**Work required**
Please reproduce the listing below, substituting "groups" for every occurrence of "categories" and keeping everything else unchanged.

**Given data**

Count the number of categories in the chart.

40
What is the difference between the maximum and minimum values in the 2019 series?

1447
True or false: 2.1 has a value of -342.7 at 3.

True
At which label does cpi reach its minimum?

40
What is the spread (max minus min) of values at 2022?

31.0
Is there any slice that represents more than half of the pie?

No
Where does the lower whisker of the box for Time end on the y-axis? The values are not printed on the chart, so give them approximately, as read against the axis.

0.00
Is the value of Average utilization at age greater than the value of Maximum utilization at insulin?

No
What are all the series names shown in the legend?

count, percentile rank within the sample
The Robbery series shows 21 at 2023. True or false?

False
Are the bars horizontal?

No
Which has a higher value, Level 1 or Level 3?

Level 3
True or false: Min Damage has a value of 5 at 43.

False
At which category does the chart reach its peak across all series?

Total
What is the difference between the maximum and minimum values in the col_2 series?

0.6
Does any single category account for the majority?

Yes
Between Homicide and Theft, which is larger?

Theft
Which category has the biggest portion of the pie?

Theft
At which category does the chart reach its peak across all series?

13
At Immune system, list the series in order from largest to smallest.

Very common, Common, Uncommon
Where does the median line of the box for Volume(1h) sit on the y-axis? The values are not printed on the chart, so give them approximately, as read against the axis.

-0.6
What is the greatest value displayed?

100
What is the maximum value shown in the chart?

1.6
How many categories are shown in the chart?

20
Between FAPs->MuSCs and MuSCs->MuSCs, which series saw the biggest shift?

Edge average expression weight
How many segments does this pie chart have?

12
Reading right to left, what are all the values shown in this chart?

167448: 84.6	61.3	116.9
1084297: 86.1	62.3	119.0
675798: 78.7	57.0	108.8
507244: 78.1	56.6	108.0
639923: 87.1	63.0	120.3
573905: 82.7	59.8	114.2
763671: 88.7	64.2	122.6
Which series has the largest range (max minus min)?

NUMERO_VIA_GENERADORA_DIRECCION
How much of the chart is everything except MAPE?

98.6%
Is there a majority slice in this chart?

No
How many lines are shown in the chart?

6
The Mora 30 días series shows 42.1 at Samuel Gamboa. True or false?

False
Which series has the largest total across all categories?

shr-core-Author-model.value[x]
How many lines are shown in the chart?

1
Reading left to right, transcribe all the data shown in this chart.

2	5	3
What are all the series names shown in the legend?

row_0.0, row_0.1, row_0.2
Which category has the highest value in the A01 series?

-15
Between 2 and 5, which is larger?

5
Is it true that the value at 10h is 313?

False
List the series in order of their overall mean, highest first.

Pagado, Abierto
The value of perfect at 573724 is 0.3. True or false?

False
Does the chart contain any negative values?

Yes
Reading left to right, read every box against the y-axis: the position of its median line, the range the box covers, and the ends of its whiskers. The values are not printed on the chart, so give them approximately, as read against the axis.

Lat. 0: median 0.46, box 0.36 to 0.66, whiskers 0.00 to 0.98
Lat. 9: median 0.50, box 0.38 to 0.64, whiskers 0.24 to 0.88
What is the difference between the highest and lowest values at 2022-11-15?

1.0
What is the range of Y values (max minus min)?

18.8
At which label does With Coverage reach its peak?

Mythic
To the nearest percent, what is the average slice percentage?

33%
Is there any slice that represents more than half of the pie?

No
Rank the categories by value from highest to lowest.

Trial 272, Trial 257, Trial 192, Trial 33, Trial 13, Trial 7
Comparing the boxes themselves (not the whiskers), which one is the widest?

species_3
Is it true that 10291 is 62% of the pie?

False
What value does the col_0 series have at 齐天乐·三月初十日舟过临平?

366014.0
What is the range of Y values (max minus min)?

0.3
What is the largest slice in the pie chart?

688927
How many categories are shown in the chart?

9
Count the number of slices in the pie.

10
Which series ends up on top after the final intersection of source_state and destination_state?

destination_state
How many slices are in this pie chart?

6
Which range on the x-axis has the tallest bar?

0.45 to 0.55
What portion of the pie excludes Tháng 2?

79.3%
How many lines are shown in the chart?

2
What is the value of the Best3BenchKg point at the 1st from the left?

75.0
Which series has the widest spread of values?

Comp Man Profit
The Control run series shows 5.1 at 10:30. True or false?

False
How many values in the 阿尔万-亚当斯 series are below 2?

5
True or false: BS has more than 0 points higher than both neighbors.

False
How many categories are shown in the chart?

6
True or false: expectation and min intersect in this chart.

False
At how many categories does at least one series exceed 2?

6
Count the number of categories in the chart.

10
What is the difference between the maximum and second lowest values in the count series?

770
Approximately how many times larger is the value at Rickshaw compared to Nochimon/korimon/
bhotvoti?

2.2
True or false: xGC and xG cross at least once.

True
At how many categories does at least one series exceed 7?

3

**Solution to this task**
Count the number of groups in the chart.

40
What is the difference between the maximum and minimum values in the 2019 series?

1447
True or false: 2.1 has a value of -342.7 at 3.

True
At which label does cpi reach its minimum?

40
What is the spread (max minus min) of values at 2022?

31.0
Is there any slice that represents more than half of the pie?

No
Where does the lower whisker of the box for Time end on the y-axis? The values are not printed on the chart, so give them approximately, as read against the axis.

0.00
Is the value of Average utilization at age greater than the value of Maximum utilization at insulin?

No
What are all the series names shown in the legend?

count, percentile rank within the sample
The Robbery series shows 21 at 2023. True or false?

False
Are the bars horizontal?

No
Which has a higher value, Level 1 or Level 3?

Level 3
True or false: Min Damage has a value of 5 at 43.

False
At which category does the chart reach its peak across all series?

Total
What is the difference between the maximum and minimum values in the col_2 series?

0.6
Does any single category account for the majority?

Yes
Between Homicide and Theft, which is larger?

Theft
Which category has the biggest portion of the pie?

Theft
At which category does the chart reach its peak across all series?

13
At Immune system, list the series in order from largest to smallest.

Very common, Common, Uncommon
Where does the median line of the box for Volume(1h) sit on the y-axis? The values are not printed on the chart, so give them approximately, as read against the axis.

-0.6
What is the greatest value displayed?

100
What is the maximum value shown in the chart?

1.6
How many groups are shown in the chart?

20
Between FAPs->MuSCs and MuSCs->MuSCs, which series saw the biggest shift?

Edge average expression weight
How many segments does this pie chart have?

12
Reading right to left, what are all the values shown in this chart?

167448: 84.6	61.3	116.9
1084297: 86.1	62.3	119.0
675798: 78.7	57.0	108.8
507244: 78.1	56.6	108.0
639923: 87.1	63.0	120.3
573905: 82.7	59.8	114.2
763671: 88.7	64.2	122.6
Which series has the largest range (max minus min)?

NUMERO_VIA_GENERADORA_DIRECCION
How much of the chart is everything except MAPE?

98.6%
Is there a majority slice in this chart?

No
How many lines are shown in the chart?

6
The Mora 30 días series shows 42.1 at Samuel Gamboa. True or false?

False
Which series has the largest total across all groups?

shr-core-Author-model.value[x]
How many lines are shown in the chart?

1
Reading left to right, transcribe all the data shown in this chart.

2	5	3
What are all the series names shown in the legend?

row_0.0, row_0.1, row_0.2
Which category has the highest value in the A01 series?

-15
Between 2 and 5, which is larger?

5
Is it true that the value at 10h is 313?

False
List the series in order of their overall mean, highest first.

Pagado, Abierto
The value of perfect at 573724 is 0.3. True or false?

False
Does the chart contain any negative values?

Yes
Reading left to right, read every box against the y-axis: the position of its median line, the range the box covers, and the ends of its whiskers. The values are not printed on the chart, so give them approximately, as read against the axis.

Lat. 0: median 0.46, box 0.36 to 0.66, whiskers 0.00 to 0.98
Lat. 9: median 0.50, box 0.38 to 0.64, whiskers 0.24 to 0.88
What is the difference between the highest and lowest values at 2022-11-15?

1.0
What is the range of Y values (max minus min)?

18.8
At which label does With Coverage reach its peak?

Mythic
To the nearest percent, what is the average slice percentage?

33%
Is there any slice that represents more than half of the pie?

No
Rank the groups by value from highest to lowest.

Trial 272, Trial 257, Trial 192, Trial 33, Trial 13, Trial 7
Comparing the boxes themselves (not the whiskers), which one is the widest?

species_3
Is it true that 10291 is 62% of the pie?

False
What value does the col_0 series have at 齐天乐·三月初十日舟过临平?

366014.0
What is the range of Y values (max minus min)?

0.3
What is the largest slice in the pie chart?

688927
How many groups are shown in the chart?

9
Count the number of slices in the pie.

10
Which series ends up on top after the final intersection of source_state and destination_state?

destination_state
How many slices are in this pie chart?

6
Which range on the x-axis has the tallest bar?

0.45 to 0.55
What portion of the pie excludes Tháng 2?

79.3%
How many lines are shown in the chart?

2
What is the value of the Best3BenchKg point at the 1st from the left?

75.0
Which series has the widest spread of values?

Comp Man Profit
The Control run series shows 5.1 at 10:30. True or false?

False
How many values in the 阿尔万-亚当斯 series are below 2?

5
True or false: BS has more than 0 points higher than both neighbors.

False
How many groups are shown in the chart?

6
True or false: expectation and min intersect in this chart.

False
At how many groups does at least one series exceed 2?

6
Count the number of groups in the chart.

10
What is the difference between the maximum and second lowest values in the count series?

770
Approximately how many times larger is the value at Rickshaw compared to Nochimon/korimon/
bhotvoti?

2.2
True or false: xGC and xG cross at least once.

True
At how many groups does at least one series exceed 7?

3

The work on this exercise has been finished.